Monday, October 09, 2006

North Korea's Bomb

Outside of a drop in South Korean stocks, North Korea’s bomb test has had virtually no impact on the U.S. or world stock markets..

The best risk barometers—namely gold and oil—have barely moved. U.S. stocks are actually higher as of this writing.

I’ve been reading about various Apocalypse Now war scenarios from assorted neo-con type bombers and warriors, but frankly, I don’t get it. The big issue in the years ahead will be how to manage the total collapse and meltdown of North Korea whose economy is 1/40th the size of South Korea’s.

Think of this: the food shortages in North Korea are so bad that inhabitants are literally eating the bark off trees.
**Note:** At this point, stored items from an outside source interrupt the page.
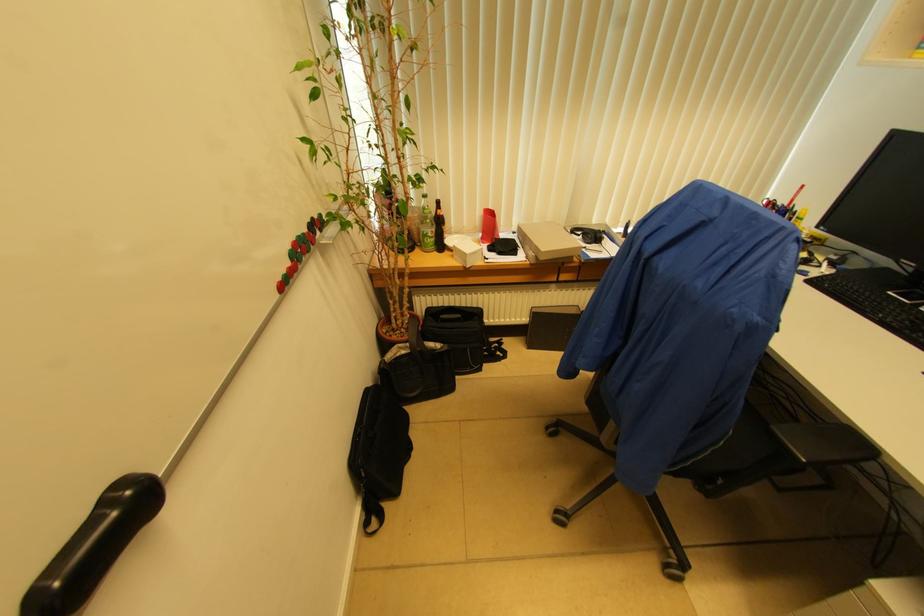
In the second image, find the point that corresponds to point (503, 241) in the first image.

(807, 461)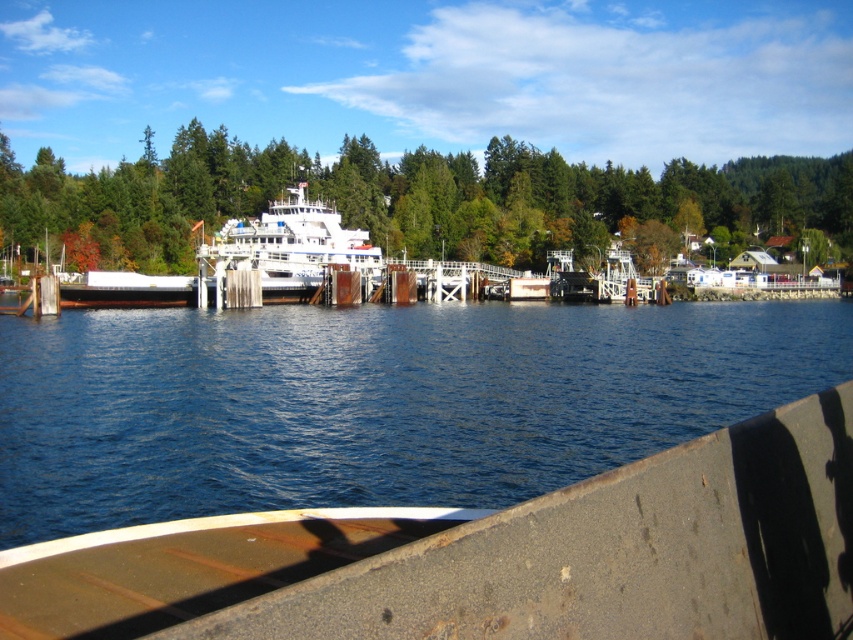
Is blue water at center thinner than green matte tree at center?

Yes, blue water at center is thinner than green matte tree at center.

Between point (792, 310) and point (416, 202), which one is positioned in front?

Point (792, 310) is more forward.

Measure the distance between blue water at center and camera.

blue water at center and camera are 43.19 feet apart.

Locate an element on the screen. blue water at center is located at coordinates pyautogui.click(x=374, y=401).

Can you confirm if green matte tree at center is positioned to the left of white glossy ferry at center?

No, green matte tree at center is not to the left of white glossy ferry at center.

Who is taller, green matte tree at center or white glossy ferry at center?

With more height is green matte tree at center.

Is point (378, 164) farther from camera compared to point (306, 225)?

Yes, it is.

Where is `green matte tree at center`? The width and height of the screenshot is (853, 640). green matte tree at center is located at coordinates (416, 200).

How distant is blue water at center from white glossy ferry at center?

blue water at center and white glossy ferry at center are 54.80 feet apart from each other.

Image resolution: width=853 pixels, height=640 pixels. I want to click on blue water at center, so click(374, 401).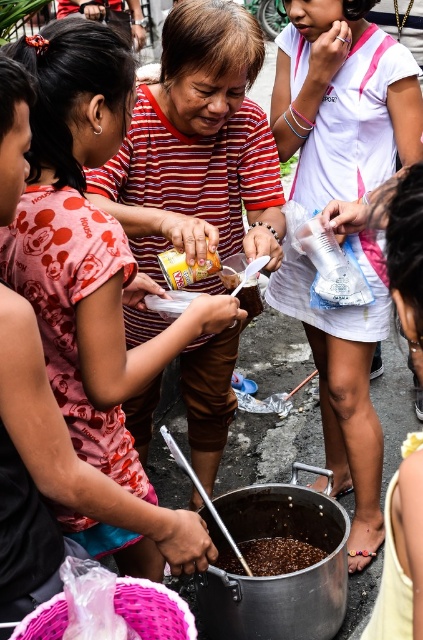
You are a photographer standing in the scene wanting to capture both the white cotton shirt at center and the brown matte rice at center in a single frame. What is the minimum distance you need to move backward to ensure both objects are fully visible?

The white cotton shirt at center and the brown matte rice at center are 34.60 inches apart. To capture both in a single frame, you need to move backward until the distance between them fits within your camera lens view. The exact distance depends on your camera lens specifications, but the separation between the objects is 34.60 inches.

You are a fashion designer observing the scene. You need to determine if the striped fabric shirt at center can be folded and placed into a container holding brown matte rice at center without any part of the shirt being visible. Based on the sizes provided, can this be done?

The striped fabric shirt at center is larger in width than the brown matte rice at center, so it cannot be fully folded and placed into the container holding the brown matte rice at center without some part of the shirt remaining visible.

Where is the striped fabric shirt at center located in terms of coordinates?

The striped fabric shirt at center is located at coordinates point (197, 147).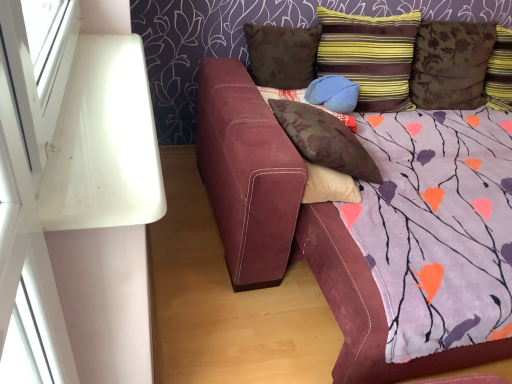
Question: Choose the correct answer: Is brown suede pillow at upper center, the 5th pillow viewed from the right, inside striped velvet pillow at upper right, placed as the 2th pillow when sorted from right to left, or outside it?

Choices:
 (A) outside
 (B) inside

Answer: (A)

Question: Is point (254, 26) closer or farther from the camera than point (398, 109)?

Choices:
 (A) closer
 (B) farther

Answer: (A)

Question: Which object is positioned closest to the brown suede pillow at upper center, the 5th pillow viewed from the right?

Choices:
 (A) striped velvet pillow at upper right, placed as the 2th pillow when sorted from right to left
 (B) suede couch at center
 (C) brown suede pillow at center, acting as the fourth pillow starting from the right
 (D) floral fabric pillow at upper right, acting as the 5th pillow starting from the left
 (E) blue suede pillow at upper center, which ranks as the 3th pillow in right-to-left order

Answer: (E)

Question: Estimate the real-world distances between objects in this image. Which object is closer to the brown suede pillow at center, acting as the fourth pillow starting from the right?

23 million North Korean refugees will be a big management problem for China, South Korea, and U.S. military forces. But wartime bombing of North Korea is not the solution. Some kind of diplomatic and economic discussion with China, South Korea, Japan, and others has to be the answer.

(Let’s not forget that North Korea is a long way from weaponization. Their July rocket tests fizzled badly. If North Korea invaded South Korea that would be different—very different. But that’s not happening.)

Reunification of the Koreas is inevitable. It’s just a question of how this process is nurtured and managed.

Any plausible solutions to North Korea must emphasize economic connectivity in that region, as part of a deal worked out with China, South Korea and Japan. Kim Jong-il wants attention, but he especially wants economic help. We shouldn’t give it to him until a grand design is worked out diplomatically. Again—with China, South Korea, and Japan.

This goes along with the best news I’ve seen on the global terror war in general, from master politico/diplomatist James Baker, who wants to negotiate with Iran and Syria in order to create some resolution for the Iraq disaster. Global negotiations on the other side of the world with China and the Koreas may be part of this grand design process.